• **Extracted information**:
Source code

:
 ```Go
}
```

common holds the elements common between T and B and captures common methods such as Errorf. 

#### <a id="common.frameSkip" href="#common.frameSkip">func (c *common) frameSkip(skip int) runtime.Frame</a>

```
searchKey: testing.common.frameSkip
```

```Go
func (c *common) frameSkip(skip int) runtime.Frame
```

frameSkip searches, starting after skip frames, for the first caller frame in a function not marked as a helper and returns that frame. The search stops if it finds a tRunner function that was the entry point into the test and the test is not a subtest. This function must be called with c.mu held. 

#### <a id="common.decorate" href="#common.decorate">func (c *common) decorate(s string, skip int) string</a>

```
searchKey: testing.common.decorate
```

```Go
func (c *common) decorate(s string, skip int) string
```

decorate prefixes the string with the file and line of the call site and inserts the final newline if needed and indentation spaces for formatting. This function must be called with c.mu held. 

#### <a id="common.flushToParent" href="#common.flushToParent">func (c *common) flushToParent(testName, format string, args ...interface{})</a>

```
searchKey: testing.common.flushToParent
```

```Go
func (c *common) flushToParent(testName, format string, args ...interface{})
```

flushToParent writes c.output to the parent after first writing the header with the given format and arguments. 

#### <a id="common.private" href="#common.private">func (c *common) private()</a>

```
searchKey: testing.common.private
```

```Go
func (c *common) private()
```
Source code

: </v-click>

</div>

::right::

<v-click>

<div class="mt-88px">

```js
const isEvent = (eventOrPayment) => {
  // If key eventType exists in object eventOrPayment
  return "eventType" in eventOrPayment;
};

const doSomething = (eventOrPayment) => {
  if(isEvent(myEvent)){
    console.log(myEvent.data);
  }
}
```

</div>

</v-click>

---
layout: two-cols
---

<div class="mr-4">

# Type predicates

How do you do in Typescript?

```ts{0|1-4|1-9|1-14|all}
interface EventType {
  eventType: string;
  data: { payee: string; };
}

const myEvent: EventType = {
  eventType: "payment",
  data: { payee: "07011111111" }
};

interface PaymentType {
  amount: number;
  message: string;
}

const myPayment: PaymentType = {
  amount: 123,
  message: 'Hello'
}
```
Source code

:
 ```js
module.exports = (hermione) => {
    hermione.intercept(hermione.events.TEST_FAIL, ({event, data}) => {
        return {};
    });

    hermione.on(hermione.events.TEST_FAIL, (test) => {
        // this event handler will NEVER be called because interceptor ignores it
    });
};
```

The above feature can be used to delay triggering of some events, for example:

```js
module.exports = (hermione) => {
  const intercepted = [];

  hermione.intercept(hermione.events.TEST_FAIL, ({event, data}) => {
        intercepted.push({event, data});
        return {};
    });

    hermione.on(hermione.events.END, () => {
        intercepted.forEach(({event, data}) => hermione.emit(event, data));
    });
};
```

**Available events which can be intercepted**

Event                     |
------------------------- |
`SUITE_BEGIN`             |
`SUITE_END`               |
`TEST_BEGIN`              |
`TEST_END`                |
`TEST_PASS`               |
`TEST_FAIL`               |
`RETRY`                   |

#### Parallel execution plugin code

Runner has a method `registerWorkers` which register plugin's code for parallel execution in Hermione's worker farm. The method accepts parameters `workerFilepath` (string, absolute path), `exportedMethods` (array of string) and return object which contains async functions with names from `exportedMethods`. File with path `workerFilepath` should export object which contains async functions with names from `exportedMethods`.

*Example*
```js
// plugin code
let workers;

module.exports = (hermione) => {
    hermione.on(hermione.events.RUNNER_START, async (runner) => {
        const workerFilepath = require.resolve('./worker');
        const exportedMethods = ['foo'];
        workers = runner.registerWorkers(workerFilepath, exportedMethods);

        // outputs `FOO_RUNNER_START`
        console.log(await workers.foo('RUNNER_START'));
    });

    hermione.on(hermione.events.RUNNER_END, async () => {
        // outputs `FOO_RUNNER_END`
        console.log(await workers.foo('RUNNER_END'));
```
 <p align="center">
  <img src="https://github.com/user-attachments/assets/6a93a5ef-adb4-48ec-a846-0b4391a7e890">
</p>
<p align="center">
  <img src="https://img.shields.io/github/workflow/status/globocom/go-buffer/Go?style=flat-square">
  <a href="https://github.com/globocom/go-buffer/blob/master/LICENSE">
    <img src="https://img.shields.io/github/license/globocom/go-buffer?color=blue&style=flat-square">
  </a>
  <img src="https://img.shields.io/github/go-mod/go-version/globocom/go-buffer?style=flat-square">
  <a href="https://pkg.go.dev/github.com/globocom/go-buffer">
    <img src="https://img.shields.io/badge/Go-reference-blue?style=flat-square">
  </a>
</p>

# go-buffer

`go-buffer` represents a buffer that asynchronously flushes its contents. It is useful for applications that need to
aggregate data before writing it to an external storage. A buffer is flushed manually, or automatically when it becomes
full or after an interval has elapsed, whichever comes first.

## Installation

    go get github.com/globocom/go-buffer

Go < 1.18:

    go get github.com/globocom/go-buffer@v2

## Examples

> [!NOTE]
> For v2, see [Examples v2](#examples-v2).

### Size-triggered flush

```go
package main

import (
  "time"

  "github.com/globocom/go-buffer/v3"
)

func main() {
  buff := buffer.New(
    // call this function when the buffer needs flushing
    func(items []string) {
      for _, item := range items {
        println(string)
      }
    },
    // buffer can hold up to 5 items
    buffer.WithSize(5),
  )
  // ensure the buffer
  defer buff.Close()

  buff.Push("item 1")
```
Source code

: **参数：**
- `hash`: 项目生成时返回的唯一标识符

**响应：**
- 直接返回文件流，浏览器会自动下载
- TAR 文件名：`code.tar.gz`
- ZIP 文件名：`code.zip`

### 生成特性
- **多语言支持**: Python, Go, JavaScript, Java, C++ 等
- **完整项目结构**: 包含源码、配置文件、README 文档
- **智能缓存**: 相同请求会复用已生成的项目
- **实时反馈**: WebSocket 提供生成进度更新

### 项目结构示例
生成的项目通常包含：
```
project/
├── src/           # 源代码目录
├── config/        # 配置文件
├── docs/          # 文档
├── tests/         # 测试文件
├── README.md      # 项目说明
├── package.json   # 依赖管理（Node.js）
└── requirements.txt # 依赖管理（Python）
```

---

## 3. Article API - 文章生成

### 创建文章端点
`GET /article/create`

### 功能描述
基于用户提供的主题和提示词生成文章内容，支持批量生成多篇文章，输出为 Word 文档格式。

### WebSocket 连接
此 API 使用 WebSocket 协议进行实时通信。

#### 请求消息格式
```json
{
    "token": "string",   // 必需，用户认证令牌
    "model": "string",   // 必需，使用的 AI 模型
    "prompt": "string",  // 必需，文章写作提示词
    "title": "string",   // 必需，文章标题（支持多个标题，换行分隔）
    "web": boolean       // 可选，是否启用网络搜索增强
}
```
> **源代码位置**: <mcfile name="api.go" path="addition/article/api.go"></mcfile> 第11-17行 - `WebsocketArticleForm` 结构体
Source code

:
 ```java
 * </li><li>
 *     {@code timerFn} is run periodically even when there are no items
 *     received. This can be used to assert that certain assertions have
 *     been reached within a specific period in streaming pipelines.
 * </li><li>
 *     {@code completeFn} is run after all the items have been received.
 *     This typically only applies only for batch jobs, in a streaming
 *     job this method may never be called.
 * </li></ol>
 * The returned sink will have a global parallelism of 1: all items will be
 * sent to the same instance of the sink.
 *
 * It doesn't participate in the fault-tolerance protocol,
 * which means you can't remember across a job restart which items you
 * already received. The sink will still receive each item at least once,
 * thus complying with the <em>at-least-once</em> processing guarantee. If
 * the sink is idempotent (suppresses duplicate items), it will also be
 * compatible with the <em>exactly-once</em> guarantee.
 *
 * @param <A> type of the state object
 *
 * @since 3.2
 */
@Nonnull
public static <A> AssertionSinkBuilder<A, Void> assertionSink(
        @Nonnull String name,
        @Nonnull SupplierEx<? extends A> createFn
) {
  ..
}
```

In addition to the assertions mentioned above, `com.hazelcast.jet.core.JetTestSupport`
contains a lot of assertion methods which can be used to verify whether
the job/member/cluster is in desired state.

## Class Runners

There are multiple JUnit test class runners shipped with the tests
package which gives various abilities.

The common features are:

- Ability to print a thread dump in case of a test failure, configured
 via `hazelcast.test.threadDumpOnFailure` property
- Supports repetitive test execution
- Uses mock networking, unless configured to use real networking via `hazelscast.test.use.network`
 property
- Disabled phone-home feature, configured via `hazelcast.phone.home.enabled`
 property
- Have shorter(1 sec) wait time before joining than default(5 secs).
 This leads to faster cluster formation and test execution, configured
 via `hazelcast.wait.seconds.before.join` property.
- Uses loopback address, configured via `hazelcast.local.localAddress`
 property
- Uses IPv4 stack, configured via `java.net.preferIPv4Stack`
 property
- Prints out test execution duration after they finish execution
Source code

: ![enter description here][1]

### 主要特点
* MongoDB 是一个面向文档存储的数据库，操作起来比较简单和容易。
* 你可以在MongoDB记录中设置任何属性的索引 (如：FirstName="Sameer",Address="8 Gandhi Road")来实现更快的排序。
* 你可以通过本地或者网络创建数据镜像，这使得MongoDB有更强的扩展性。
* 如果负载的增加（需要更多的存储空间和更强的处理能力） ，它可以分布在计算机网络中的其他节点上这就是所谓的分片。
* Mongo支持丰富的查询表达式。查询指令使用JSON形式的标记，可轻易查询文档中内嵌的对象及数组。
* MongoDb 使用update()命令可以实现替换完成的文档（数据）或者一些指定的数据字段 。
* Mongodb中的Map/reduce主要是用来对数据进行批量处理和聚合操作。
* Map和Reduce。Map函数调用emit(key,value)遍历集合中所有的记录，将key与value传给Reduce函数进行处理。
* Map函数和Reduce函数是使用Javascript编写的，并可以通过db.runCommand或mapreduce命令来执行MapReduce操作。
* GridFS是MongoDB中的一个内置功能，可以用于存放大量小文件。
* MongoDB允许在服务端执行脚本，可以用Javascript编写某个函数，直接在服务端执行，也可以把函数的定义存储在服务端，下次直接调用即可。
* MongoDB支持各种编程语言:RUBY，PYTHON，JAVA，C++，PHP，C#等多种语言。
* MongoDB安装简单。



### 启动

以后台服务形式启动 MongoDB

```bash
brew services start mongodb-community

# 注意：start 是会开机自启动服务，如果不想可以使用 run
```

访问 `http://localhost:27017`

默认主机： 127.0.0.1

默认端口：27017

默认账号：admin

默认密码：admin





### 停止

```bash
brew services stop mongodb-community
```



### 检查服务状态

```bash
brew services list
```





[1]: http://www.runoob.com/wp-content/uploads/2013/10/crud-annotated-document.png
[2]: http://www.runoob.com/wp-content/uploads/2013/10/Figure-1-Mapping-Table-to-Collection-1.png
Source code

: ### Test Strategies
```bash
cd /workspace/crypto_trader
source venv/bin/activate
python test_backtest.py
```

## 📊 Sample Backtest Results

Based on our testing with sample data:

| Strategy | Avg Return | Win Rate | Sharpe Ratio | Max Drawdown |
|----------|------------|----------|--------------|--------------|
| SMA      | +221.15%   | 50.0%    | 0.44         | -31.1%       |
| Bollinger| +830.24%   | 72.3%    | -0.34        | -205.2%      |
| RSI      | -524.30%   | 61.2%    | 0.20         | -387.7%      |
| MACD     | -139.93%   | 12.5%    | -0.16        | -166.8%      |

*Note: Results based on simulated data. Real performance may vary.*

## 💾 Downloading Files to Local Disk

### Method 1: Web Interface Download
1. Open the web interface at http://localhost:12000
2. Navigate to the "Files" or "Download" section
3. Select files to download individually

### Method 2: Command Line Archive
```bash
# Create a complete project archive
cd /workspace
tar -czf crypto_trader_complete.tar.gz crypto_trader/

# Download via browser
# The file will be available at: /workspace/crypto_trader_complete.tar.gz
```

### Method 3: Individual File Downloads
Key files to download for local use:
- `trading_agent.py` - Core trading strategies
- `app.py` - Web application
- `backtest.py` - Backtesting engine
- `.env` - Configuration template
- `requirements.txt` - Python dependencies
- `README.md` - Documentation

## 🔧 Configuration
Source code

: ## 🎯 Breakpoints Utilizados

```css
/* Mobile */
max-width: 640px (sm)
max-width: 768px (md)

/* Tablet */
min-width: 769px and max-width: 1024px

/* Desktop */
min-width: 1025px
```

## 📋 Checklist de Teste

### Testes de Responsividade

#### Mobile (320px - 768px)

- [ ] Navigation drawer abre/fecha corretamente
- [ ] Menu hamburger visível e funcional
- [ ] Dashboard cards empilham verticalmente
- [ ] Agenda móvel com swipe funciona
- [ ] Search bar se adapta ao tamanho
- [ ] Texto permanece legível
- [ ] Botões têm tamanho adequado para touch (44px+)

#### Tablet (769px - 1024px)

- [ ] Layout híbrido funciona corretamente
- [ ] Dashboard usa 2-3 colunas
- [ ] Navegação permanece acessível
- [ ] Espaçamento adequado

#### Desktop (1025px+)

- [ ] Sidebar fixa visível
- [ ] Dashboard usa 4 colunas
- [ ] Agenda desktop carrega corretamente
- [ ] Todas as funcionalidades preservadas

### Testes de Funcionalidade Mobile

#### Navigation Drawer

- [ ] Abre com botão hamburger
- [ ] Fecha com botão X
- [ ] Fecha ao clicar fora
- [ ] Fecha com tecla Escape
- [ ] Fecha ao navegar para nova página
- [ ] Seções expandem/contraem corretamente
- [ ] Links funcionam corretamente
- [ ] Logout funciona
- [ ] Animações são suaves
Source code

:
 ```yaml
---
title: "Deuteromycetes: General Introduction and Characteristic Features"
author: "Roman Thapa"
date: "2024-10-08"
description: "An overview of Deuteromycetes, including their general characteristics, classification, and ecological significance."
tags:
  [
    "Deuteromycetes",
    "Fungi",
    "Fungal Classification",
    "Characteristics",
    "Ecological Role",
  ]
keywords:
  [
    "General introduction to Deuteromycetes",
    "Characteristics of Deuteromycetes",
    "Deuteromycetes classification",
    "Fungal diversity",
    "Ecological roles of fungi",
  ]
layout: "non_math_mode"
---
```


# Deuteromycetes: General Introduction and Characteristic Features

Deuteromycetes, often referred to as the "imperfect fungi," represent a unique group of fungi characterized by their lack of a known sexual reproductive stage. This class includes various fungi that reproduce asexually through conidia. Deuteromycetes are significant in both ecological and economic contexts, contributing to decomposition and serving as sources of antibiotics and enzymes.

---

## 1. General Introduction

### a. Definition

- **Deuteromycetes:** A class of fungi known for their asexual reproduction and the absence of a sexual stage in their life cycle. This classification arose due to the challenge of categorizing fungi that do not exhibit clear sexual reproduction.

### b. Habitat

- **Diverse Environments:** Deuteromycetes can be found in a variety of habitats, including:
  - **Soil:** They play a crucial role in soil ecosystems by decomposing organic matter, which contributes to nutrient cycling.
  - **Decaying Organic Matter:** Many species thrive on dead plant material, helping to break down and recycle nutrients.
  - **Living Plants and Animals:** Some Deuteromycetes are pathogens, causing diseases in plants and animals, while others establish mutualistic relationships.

• **Exercise**: The entries above hold a line with "## 🎯 Breakpoints Utilizados" and a later line with "- [ ] Links funcionam corretamente". Write out exactly those lines and all lines between, nothing more.

• **Answer**:
: ## 🎯 Breakpoints Utilizados

```css
/* Mobile */
max-width: 640px (sm)
max-width: 768px (md)

/* Tablet */
min-width: 769px and max-width: 1024px

/* Desktop */
min-width: 1025px
```

## 📋 Checklist de Teste

### Testes de Responsividade

#### Mobile (320px - 768px)

- [ ] Navigation drawer abre/fecha corretamente
- [ ] Menu hamburger visível e funcional
- [ ] Dashboard cards empilham verticalmente
- [ ] Agenda móvel com swipe funciona
- [ ] Search bar se adapta ao tamanho
- [ ] Texto permanece legível
- [ ] Botões têm tamanho adequado para touch (44px+)

#### Tablet (769px - 1024px)

- [ ] Layout híbrido funciona corretamente
- [ ] Dashboard usa 2-3 colunas
- [ ] Navegação permanece acessível
- [ ] Espaçamento adequado

#### Desktop (1025px+)

- [ ] Sidebar fixa visível
- [ ] Dashboard usa 4 colunas
- [ ] Agenda desktop carrega corretamente
- [ ] Todas as funcionalidades preservadas

### Testes de Funcionalidade Mobile

#### Navigation Drawer

- [ ] Abre com botão hamburger
- [ ] Fecha com botão X
- [ ] Fecha ao clicar fora
- [ ] Fecha com tecla Escape
- [ ] Fecha ao navegar para nova página
- [ ] Seções expandem/contraem corretamente
- [ ] Links funcionam corretamente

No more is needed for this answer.